§ **OBJETIVO DO EXERCÍCIO**: Transcreva todas as linhas de todas as entradas abaixo, sem alterar nenhuma palavra.

------------------------------------

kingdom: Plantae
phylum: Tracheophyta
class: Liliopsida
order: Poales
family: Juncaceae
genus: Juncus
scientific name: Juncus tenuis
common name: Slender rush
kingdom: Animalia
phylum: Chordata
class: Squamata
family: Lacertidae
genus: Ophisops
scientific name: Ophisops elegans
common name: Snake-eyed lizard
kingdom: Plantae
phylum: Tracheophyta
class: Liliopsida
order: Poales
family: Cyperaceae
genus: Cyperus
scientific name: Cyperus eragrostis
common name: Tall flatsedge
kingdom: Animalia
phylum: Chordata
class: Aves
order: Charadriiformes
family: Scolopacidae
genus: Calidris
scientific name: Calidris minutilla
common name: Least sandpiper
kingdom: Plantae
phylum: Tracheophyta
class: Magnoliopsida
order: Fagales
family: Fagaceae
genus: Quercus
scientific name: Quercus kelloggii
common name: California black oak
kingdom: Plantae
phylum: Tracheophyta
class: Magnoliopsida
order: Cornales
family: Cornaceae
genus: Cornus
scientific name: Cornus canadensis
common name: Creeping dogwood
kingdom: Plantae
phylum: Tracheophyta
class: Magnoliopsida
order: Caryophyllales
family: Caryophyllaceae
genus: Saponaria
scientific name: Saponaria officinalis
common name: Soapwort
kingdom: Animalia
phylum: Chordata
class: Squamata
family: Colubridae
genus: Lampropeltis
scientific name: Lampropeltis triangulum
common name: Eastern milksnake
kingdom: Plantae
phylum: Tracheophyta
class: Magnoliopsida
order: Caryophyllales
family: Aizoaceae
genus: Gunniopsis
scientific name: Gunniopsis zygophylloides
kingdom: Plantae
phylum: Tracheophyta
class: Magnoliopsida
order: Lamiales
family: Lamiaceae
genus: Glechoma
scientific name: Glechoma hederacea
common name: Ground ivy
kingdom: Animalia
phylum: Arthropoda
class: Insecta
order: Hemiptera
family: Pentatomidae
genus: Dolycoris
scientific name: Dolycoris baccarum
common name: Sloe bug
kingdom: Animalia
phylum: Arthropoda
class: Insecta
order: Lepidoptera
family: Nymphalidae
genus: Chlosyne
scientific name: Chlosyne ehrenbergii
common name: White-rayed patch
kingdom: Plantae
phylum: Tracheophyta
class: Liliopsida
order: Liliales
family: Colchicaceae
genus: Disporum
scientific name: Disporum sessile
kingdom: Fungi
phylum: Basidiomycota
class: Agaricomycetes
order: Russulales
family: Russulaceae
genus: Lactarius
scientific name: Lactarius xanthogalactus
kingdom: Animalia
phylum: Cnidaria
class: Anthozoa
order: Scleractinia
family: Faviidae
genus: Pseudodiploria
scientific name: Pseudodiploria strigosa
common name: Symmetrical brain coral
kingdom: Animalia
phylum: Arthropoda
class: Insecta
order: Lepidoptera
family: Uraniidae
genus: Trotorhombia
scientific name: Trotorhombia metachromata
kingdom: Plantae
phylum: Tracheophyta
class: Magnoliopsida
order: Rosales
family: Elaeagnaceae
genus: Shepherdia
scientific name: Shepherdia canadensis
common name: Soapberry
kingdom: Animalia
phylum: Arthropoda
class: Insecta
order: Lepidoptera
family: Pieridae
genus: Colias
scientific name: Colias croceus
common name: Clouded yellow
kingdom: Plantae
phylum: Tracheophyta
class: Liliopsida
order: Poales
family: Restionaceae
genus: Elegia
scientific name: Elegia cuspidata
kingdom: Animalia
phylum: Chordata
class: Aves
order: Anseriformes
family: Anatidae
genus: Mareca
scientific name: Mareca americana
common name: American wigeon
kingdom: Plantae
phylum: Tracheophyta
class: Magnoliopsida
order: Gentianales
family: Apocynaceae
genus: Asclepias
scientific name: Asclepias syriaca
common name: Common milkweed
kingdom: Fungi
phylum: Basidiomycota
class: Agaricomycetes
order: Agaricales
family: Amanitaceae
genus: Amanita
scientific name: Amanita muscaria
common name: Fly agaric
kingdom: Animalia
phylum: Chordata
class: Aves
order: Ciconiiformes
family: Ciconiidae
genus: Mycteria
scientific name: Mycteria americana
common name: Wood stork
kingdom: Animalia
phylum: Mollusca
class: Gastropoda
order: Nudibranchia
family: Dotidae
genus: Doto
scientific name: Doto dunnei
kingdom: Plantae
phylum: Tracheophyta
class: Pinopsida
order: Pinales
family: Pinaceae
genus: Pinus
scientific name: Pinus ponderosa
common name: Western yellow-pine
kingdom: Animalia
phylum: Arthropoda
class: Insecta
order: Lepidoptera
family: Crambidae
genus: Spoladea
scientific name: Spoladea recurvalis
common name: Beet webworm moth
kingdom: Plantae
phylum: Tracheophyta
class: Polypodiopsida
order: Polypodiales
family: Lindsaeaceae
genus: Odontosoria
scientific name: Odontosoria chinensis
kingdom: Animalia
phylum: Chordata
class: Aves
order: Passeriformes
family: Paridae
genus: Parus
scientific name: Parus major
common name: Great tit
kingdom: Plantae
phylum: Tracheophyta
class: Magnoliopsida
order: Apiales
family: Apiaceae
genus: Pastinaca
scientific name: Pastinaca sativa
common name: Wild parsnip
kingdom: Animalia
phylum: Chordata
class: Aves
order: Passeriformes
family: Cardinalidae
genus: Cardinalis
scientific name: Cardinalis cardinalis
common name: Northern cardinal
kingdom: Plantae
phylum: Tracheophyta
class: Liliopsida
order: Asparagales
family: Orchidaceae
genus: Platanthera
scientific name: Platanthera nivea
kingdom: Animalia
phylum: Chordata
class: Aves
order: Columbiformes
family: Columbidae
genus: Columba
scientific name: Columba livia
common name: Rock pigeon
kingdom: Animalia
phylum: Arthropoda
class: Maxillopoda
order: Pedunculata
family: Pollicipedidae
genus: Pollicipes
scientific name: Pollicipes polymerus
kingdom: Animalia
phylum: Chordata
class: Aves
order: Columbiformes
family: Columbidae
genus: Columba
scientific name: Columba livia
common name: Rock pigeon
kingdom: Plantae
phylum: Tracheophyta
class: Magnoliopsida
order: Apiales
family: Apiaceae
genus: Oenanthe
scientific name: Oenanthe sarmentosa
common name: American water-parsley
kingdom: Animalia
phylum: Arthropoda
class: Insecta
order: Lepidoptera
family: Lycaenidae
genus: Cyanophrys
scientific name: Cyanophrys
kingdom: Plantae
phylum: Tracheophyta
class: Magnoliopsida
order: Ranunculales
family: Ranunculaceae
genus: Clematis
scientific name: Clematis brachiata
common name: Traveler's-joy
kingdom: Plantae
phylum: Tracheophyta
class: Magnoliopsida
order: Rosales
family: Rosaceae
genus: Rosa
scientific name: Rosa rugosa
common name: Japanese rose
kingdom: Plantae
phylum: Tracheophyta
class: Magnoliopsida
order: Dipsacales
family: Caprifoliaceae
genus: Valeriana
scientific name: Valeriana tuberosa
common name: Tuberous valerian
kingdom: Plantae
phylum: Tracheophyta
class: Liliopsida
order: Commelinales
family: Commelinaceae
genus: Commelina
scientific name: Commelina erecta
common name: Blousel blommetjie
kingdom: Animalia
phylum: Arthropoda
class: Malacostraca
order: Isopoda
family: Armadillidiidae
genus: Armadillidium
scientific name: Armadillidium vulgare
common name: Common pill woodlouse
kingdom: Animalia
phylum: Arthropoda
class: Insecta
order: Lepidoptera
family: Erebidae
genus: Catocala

------------------------------------

§ **RESPOSTA ESCRITA**:
kingdom: Plantae
phylum: Tracheophyta
class: Liliopsida
order: Poales
family: Juncaceae
genus: Juncus
scientific name: Juncus tenuis
common name: Slender rush
kingdom: Animalia
phylum: Chordata
class: Squamata
family: Lacertidae
genus: Ophisops
scientific name: Ophisops elegans
common name: Snake-eyed lizard
kingdom: Plantae
phylum: Tracheophyta
class: Liliopsida
order: Poales
family: Cyperaceae
genus: Cyperus
scientific name: Cyperus eragrostis
common name: Tall flatsedge
kingdom: Animalia
phylum: Chordata
class: Aves
order: Charadriiformes
family: Scolopacidae
genus: Calidris
scientific name: Calidris minutilla
common name: Least sandpiper
kingdom: Plantae
phylum: Tracheophyta
class: Magnoliopsida
order: Fagales
family: Fagaceae
genus: Quercus
scientific name: Quercus kelloggii
common name: California black oak
kingdom: Plantae
phylum: Tracheophyta
class: Magnoliopsida
order: Cornales
family: Cornaceae
genus: Cornus
scientific name: Cornus canadensis
common name: Creeping dogwood
kingdom: Plantae
phylum: Tracheophyta
class: Magnoliopsida
order: Caryophyllales
family: Caryophyllaceae
genus: Saponaria
scientific name: Saponaria officinalis
common name: Soapwort
kingdom: Animalia
phylum: Chordata
class: Squamata
family: Colubridae
genus: Lampropeltis
scientific name: Lampropeltis triangulum
common name: Eastern milksnake
kingdom: Plantae
phylum: Tracheophyta
class: Magnoliopsida
order: Caryophyllales
family: Aizoaceae
genus: Gunniopsis
scientific name: Gunniopsis zygophylloides
kingdom: Plantae
phylum: Tracheophyta
class: Magnoliopsida
order: Lamiales
family: Lamiaceae
genus: Glechoma
scientific name: Glechoma hederacea
common name: Ground ivy
kingdom: Animalia
phylum: Arthropoda
class: Insecta
order: Hemiptera
family: Pentatomidae
genus: Dolycoris
scientific name: Dolycoris baccarum
common name: Sloe bug
kingdom: Animalia
phylum: Arthropoda
class: Insecta
order: Lepidoptera
family: Nymphalidae
genus: Chlosyne
scientific name: Chlosyne ehrenbergii
common name: White-rayed patch
kingdom: Plantae
phylum: Tracheophyta
class: Liliopsida
order: Liliales
family: Colchicaceae
genus: Disporum
scientific name: Disporum sessile
kingdom: Fungi
phylum: Basidiomycota
class: Agaricomycetes
order: Russulales
family: Russulaceae
genus: Lactarius
scientific name: Lactarius xanthogalactus
kingdom: Animalia
phylum: Cnidaria
class: Anthozoa
order: Scleractinia
family: Faviidae
genus: Pseudodiploria
scientific name: Pseudodiploria strigosa
common name: Symmetrical brain coral
kingdom: Animalia
phylum: Arthropoda
class: Insecta
order: Lepidoptera
family: Uraniidae
genus: Trotorhombia
scientific name: Trotorhombia metachromata
kingdom: Plantae
phylum: Tracheophyta
class: Magnoliopsida
order: Rosales
family: Elaeagnaceae
genus: Shepherdia
scientific name: Shepherdia canadensis
common name: Soapberry
kingdom: Animalia
phylum: Arthropoda
class: Insecta
order: Lepidoptera
family: Pieridae
genus: Colias
scientific name: Colias croceus
common name: Clouded yellow
kingdom: Plantae
phylum: Tracheophyta
class: Liliopsida
order: Poales
family: Restionaceae
genus: Elegia
scientific name: Elegia cuspidata
kingdom: Animalia
phylum: Chordata
class: Aves
order: Anseriformes
family: Anatidae
genus: Mareca
scientific name: Mareca americana
common name: American wigeon
kingdom: Plantae
phylum: Tracheophyta
class: Magnoliopsida
order: Gentianales
family: Apocynaceae
genus: Asclepias
scientific name: Asclepias syriaca
common name: Common milkweed
kingdom: Fungi
phylum: Basidiomycota
class: Agaricomycetes
order: Agaricales
family: Amanitaceae
genus: Amanita
scientific name: Amanita muscaria
common name: Fly agaric
kingdom: Animalia
phylum: Chordata
class: Aves
order: Ciconiiformes
family: Ciconiidae
genus: Mycteria
scientific name: Mycteria americana
common name: Wood stork
kingdom: Animalia
phylum: Mollusca
class: Gastropoda
order: Nudibranchia
family: Dotidae
genus: Doto
scientific name: Doto dunnei
kingdom: Plantae
phylum: Tracheophyta
class: Pinopsida
order: Pinales
family: Pinaceae
genus: Pinus
scientific name: Pinus ponderosa
common name: Western yellow-pine
kingdom: Animalia
phylum: Arthropoda
class: Insecta
order: Lepidoptera
family: Crambidae
genus: Spoladea
scientific name: Spoladea recurvalis
common name: Beet webworm moth
kingdom: Plantae
phylum: Tracheophyta
class: Polypodiopsida
order: Polypodiales
family: Lindsaeaceae
genus: Odontosoria
scientific name: Odontosoria chinensis
kingdom: Animalia
phylum: Chordata
class: Aves
order: Passeriformes
family: Paridae
genus: Parus
scientific name: Parus major
common name: Great tit
kingdom: Plantae
phylum: Tracheophyta
class: Magnoliopsida
order: Apiales
family: Apiaceae
genus: Pastinaca
scientific name: Pastinaca sativa
common name: Wild parsnip
kingdom: Animalia
phylum: Chordata
class: Aves
order: Passeriformes
family: Cardinalidae
genus: Cardinalis
scientific name: Cardinalis cardinalis
common name: Northern cardinal
kingdom: Plantae
phylum: Tracheophyta
class: Liliopsida
order: Asparagales
family: Orchidaceae
genus: Platanthera
scientific name: Platanthera nivea
kingdom: Animalia
phylum: Chordata
class: Aves
order: Columbiformes
family: Columbidae
genus: Columba
scientific name: Columba livia
common name: Rock pigeon
kingdom: Animalia
phylum: Arthropoda
class: Maxillopoda
order: Pedunculata
family: Pollicipedidae
genus: Pollicipes
scientific name: Pollicipes polymerus
kingdom: Animalia
phylum: Chordata
class: Aves
order: Columbiformes
family: Columbidae
genus: Columba
scientific name: Columba livia
common name: Rock pigeon
kingdom: Plantae
phylum: Tracheophyta
class: Magnoliopsida
order: Apiales
family: Apiaceae
genus: Oenanthe
scientific name: Oenanthe sarmentosa
common name: American water-parsley
kingdom: Animalia
phylum: Arthropoda
class: Insecta
order: Lepidoptera
family: Lycaenidae
genus: Cyanophrys
scientific name: Cyanophrys
kingdom: Plantae
phylum: Tracheophyta
class: Magnoliopsida
order: Ranunculales
family: Ranunculaceae
genus: Clematis
scientific name: Clematis brachiata
common name: Traveler's-joy
kingdom: Plantae
phylum: Tracheophyta
class: Magnoliopsida
order: Rosales
family: Rosaceae
genus: Rosa
scientific name: Rosa rugosa
common name: Japanese rose
kingdom: Plantae
phylum: Tracheophyta
class: Magnoliopsida
order: Dipsacales
family: Caprifoliaceae
genus: Valeriana
scientific name: Valeriana tuberosa
common name: Tuberous valerian
kingdom: Plantae
phylum: Tracheophyta
class: Liliopsida
order: Commelinales
family: Commelinaceae
genus: Commelina
scientific name: Commelina erecta
common name: Blousel blommetjie
kingdom: Animalia
phylum: Arthropoda
class: Malacostraca
order: Isopoda
family: Armadillidiidae
genus: Armadillidium
scientific name: Armadillidium vulgare
common name: Common pill woodlouse
kingdom: Animalia
phylum: Arthropoda
class: Insecta
order: Lepidoptera
family: Erebidae
genus: Catocala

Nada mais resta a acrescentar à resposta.